Managing datasets
You can manage the datasets included in Landing, Storage, Transform, Data mart, and Replication data tasks to create transformations, filter the data, and add columns.
The included datasets are listed under Datasets in the Design view. You can select which columns to display with the column picker ().
Datasets in the Design view of a data task


Transformation rules and explicit transformations
You can perform both global and explicit transformations .
Transformation rules
You can perform global transformations by creating a transformation rule that uses % as a wild card in the scope to apply to all matching datasets.
-
Click Rules, and then Add rule to create a new transformation rule.
For more information, see Creating rules to transform datasets.
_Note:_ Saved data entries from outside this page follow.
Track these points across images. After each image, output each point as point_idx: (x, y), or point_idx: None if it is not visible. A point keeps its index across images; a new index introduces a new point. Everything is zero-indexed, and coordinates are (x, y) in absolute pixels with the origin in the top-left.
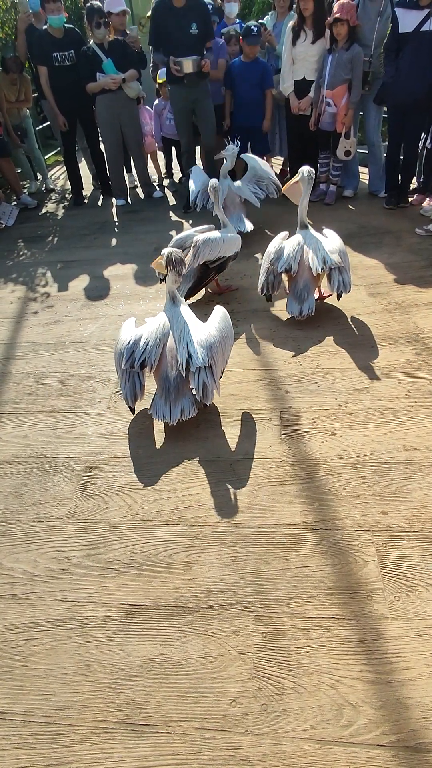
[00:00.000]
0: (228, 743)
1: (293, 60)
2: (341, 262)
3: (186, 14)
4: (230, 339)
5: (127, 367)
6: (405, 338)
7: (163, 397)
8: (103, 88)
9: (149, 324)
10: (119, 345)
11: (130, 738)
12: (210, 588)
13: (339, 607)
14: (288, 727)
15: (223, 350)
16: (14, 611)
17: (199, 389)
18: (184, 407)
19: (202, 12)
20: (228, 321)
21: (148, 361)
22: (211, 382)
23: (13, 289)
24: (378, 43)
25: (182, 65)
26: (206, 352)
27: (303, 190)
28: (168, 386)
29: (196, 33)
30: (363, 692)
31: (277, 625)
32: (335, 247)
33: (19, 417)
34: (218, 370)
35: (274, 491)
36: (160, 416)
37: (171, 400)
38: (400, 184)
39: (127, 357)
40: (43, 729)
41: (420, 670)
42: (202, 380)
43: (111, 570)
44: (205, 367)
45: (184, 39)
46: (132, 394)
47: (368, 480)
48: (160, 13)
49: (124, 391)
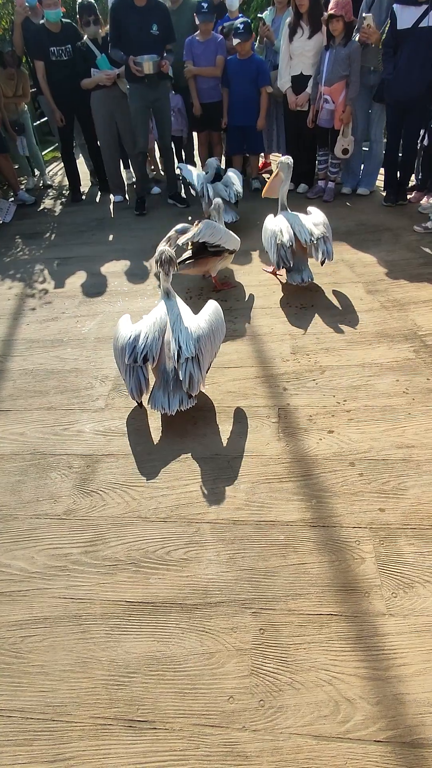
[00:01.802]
0: (225, 739)
1: (290, 55)
2: (325, 233)
3: (147, 14)
4: (220, 332)
5: (130, 362)
6: (403, 336)
7: (161, 389)
8: (97, 84)
9: (147, 319)
10: (120, 341)
11: (128, 734)
12: (207, 585)
13: (336, 603)
14: (285, 723)
15: (212, 343)
16: (12, 608)
17: (186, 380)
18: (182, 398)
19: (163, 14)
20: (219, 314)
21: (150, 355)
22: (197, 374)
23: (10, 285)
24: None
25: (143, 65)
26: (194, 343)
27: (283, 177)
28: (166, 378)
29: (157, 34)
30: (360, 688)
31: (275, 622)
32: (319, 220)
33: (16, 414)
34: (206, 361)
35: (271, 488)
36: (158, 407)
37: (169, 391)
38: (399, 181)
39: (129, 352)
40: (41, 726)
41: (417, 667)
42: (189, 371)
43: (109, 567)
44: (192, 358)
45: (145, 39)
46: (137, 388)
47: (366, 477)
48: (121, 11)
49: (129, 386)
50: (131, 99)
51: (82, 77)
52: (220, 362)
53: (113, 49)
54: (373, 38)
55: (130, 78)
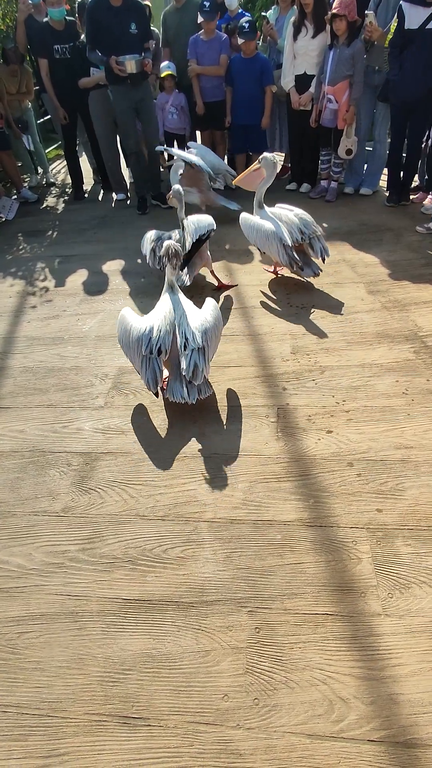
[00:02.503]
0: (219, 737)
1: (294, 55)
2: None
3: (124, 13)
4: (221, 327)
5: (147, 353)
6: (403, 336)
7: (178, 380)
8: (97, 83)
9: (156, 313)
10: (135, 332)
11: (123, 731)
12: (204, 583)
13: (332, 603)
14: (279, 722)
15: (216, 336)
16: (9, 604)
17: (190, 369)
18: (201, 387)
19: (140, 12)
20: (218, 311)
21: (164, 348)
22: (202, 364)
23: (12, 283)
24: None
25: (125, 65)
26: (201, 335)
27: (266, 174)
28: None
29: (136, 32)
30: (354, 688)
31: (271, 621)
32: (303, 217)
33: (16, 411)
34: (210, 353)
35: (269, 488)
36: (177, 397)
37: (183, 381)
38: (402, 182)
39: (146, 344)
40: (36, 721)
41: (411, 667)
42: (194, 361)
43: (106, 564)
44: (199, 349)
45: (124, 38)
46: (153, 379)
47: (364, 477)
48: (98, 12)
49: (145, 377)
50: (115, 101)
51: (81, 76)
52: (220, 361)
53: (91, 52)
54: (376, 36)
55: (112, 80)
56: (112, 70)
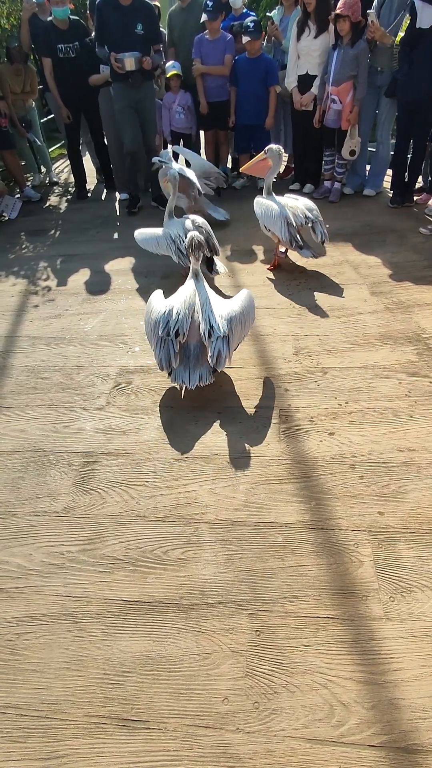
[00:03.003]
0: (219, 741)
1: (298, 55)
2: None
3: (131, 13)
4: (251, 318)
5: (163, 335)
6: (406, 338)
7: (182, 364)
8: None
9: (178, 296)
10: (154, 314)
11: (122, 733)
12: (205, 585)
13: (333, 606)
14: (279, 726)
15: (242, 326)
16: (9, 605)
17: (214, 356)
18: (202, 374)
19: (148, 14)
20: (251, 302)
21: (181, 330)
22: (225, 351)
23: (14, 282)
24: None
25: (124, 62)
26: (227, 324)
27: (272, 165)
28: (188, 354)
29: (141, 33)
30: (355, 692)
31: (271, 624)
32: (309, 204)
33: (17, 411)
34: (234, 341)
35: (271, 489)
36: (179, 381)
37: (190, 367)
38: (406, 183)
39: (163, 325)
40: (35, 723)
41: (413, 672)
42: (218, 348)
43: (106, 566)
44: (223, 337)
45: (129, 38)
46: (167, 359)
47: (366, 480)
48: (106, 9)
49: (158, 357)
50: (115, 99)
51: (90, 73)
52: None
53: (99, 48)
54: (378, 36)
55: (114, 77)
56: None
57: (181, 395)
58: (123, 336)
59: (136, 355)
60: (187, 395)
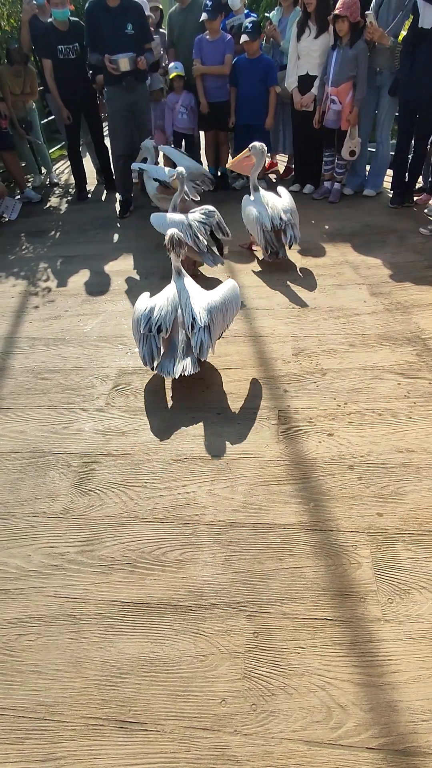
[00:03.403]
0: (216, 743)
1: (298, 55)
2: (292, 219)
3: (121, 14)
4: (233, 306)
5: (145, 332)
6: (406, 339)
7: (168, 357)
8: None
9: (161, 295)
10: (137, 313)
11: (119, 735)
12: (203, 587)
13: (332, 608)
14: (277, 728)
15: (223, 315)
16: (7, 606)
17: (197, 346)
18: (185, 365)
19: (138, 13)
20: (235, 291)
21: (164, 326)
22: (207, 341)
23: (14, 283)
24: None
25: (118, 63)
26: (207, 314)
27: (256, 162)
28: (174, 348)
29: (132, 33)
30: (353, 694)
31: (269, 626)
32: (287, 206)
33: (16, 412)
34: (216, 331)
35: (269, 491)
36: (164, 372)
37: (175, 358)
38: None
39: (144, 323)
40: (33, 724)
41: (411, 674)
42: (200, 338)
43: (104, 567)
44: (204, 327)
45: (120, 39)
46: (149, 355)
47: (365, 481)
48: (95, 12)
49: (142, 353)
50: (108, 102)
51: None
52: (221, 363)
53: (91, 53)
54: (376, 36)
55: (108, 80)
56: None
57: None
58: (122, 337)
59: (135, 357)
60: (186, 396)
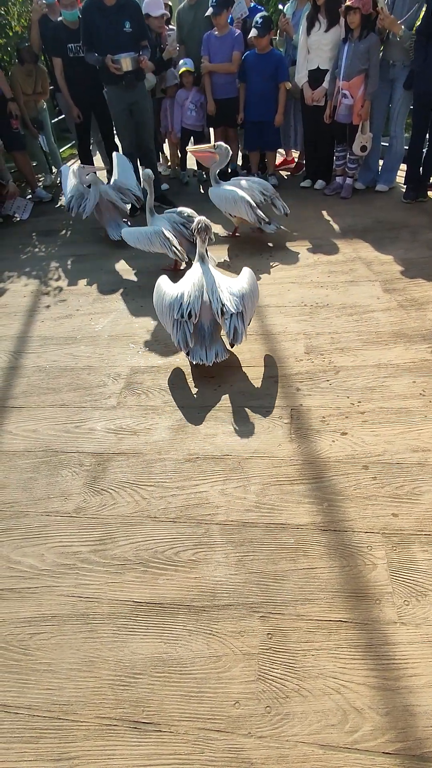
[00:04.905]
0: (230, 745)
1: (308, 49)
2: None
3: (118, 12)
4: (257, 293)
5: (178, 317)
6: (421, 336)
7: (199, 343)
8: None
9: (187, 280)
10: (167, 299)
11: (133, 736)
12: (216, 587)
13: (346, 610)
14: (292, 731)
15: (252, 301)
16: (21, 605)
17: (230, 332)
18: (218, 351)
19: (134, 10)
20: (255, 279)
21: (193, 312)
22: (241, 327)
23: (26, 282)
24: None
25: (121, 63)
26: (239, 300)
27: (218, 160)
28: (203, 334)
29: (130, 31)
30: (369, 698)
31: (283, 627)
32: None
33: (29, 411)
34: (247, 317)
35: (282, 490)
36: (197, 359)
37: (207, 345)
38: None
39: (177, 308)
40: (47, 723)
41: (428, 678)
42: (234, 325)
43: (117, 566)
44: (238, 314)
45: (118, 38)
46: (183, 340)
47: (379, 481)
48: (91, 12)
49: (176, 338)
50: (110, 103)
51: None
52: (232, 361)
53: (88, 54)
54: (388, 23)
55: (107, 81)
56: (107, 71)
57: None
58: (134, 336)
59: (147, 355)
60: (198, 395)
Transformation rules are indicated by a dark purple corner on the affected attribute.
Explicit transformations
Explicit transformations are created:
-
When you use Edit to change a column attribute
-
When you use Rename on a dataset.
-
When you add a column.
Explicit transformations override global transformations, and are indicated by a light purple corner on the affected attribute.
Filtering a dataset
You can filter data to create a subset of rows, if required.
-
Click Filter
For more information, see Filtering a dataset.
Renaming a dataset
You can rename a dataset.
-
Click
on a dataset, and then Rename.
Adding columns
You can add columns with row-level transformations, if required.
-
Click Add column
For more information, see Adding columns to a dataset.
Editing a column
You can edit column properties by selecting a column and clicking Edit.
-
Name
-
Key
Set a column to be a primary key. You can also set keys by selecting or deselecting in the Key column.
-
Nullable
-
Data type
Set the data type of the column. For some data types, you can set an additional property, for example, Length.
Removing columns
You can remove one or more columns from a dataset.
-
Select the columns to remove, and click Remove.
If you want to see removed columns, click Show removed columns. Removed columns are indicated with strike-through text. You can retrieve a removed column by selecting it, and clicking Revert.
Reverting explicit changes to columns
You can revert all explicit changes to one or more columns.
-
Select the columns to revert changes to, and click Revert.
Changes from global transformation rules will not be reverted.
If you revert an added column, it will be removed.
Dataset settings
You can change settings for the dataset. The default setting is to inherit the setting of the data asset, but you can also change a setting to be explicitly On or Off.
-
Click
on a dataset, and then Settings.
Validating and adjusting the datasets
You can validate all datasets that are included in the data task.
Expand Validate and adjust to see all validation errors and design changes.
Validating the datasets
-
Click Validate datasets to validate the datasets.
Validation includes checking that:
-
All tables have a primary key
-
There are no missing attributes.
-
There are no duplicate table or column names.
You will also get a list of design changes compared to the source:
-
Added tables and columns
-
Dropped tables and columns
-
Renamed tables and columns
-
Changed primary keys and data types
Expand Validate and adjust to see all validation errors and design changes.
-
Fix the validation errors, and then validate the data sets again.
-
Most design changes can be adjusted automatically, except changed primary keys or data types. In this case, you need to sync the datasets.
Preparing the datasets
You can prepare datasets to adjust design changes with no data loss if possible. If there are design changes that cannot be adjusted without data loss, you will get the option to recreate tables from source with data loss.
This requires stopping the task.
-
Click
, then Prepare.
When the datasets are prepared, validate the datasets before restarting the storage task.
Recreating datasets
You can recreate the datasets from the source. When you recreate a dataset, there will be data loss in the data asset. As long as you have the source data, you can reload it from the source.
This requires stopping the task.
-
Click
, then Recreate.
Limitations
-
In Google BigQuery, if you delete or rename a column, this will recreate the table and lead to data loss.